• AIM OF THE EXERCISE: Repeat, unchanged, the part of the items that opens with the line containing "Характеристика" and closes with the line containing "музыку, что слушает она. Все свои таланты и", including both of those lines.

• GIVEN RECORDS:

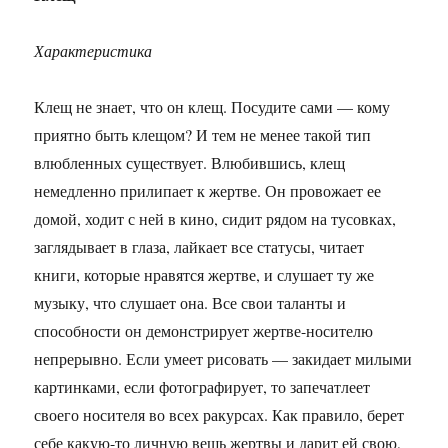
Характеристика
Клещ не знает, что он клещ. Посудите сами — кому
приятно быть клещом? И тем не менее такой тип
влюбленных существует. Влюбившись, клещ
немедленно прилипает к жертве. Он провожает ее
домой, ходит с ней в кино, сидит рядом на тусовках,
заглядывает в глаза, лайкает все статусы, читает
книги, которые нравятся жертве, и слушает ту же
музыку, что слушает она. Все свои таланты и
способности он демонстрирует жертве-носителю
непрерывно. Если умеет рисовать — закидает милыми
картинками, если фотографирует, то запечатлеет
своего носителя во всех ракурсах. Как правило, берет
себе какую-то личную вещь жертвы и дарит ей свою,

--

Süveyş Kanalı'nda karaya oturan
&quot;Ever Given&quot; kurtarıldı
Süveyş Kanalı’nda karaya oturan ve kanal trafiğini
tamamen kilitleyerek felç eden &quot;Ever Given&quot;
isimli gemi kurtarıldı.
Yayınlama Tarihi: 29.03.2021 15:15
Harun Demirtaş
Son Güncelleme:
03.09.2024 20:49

• TASK RESPONSE:
Характеристика
Клещ не знает, что он клещ. Посудите сами — кому
приятно быть клещом? И тем не менее такой тип
влюбленных существует. Влюбившись, клещ
немедленно прилипает к жертве. Он провожает ее
домой, ходит с ней в кино, сидит рядом на тусовках,
заглядывает в глаза, лайкает все статусы, читает
книги, которые нравятся жертве, и слушает ту же
музыку, что слушает она. Все свои таланты и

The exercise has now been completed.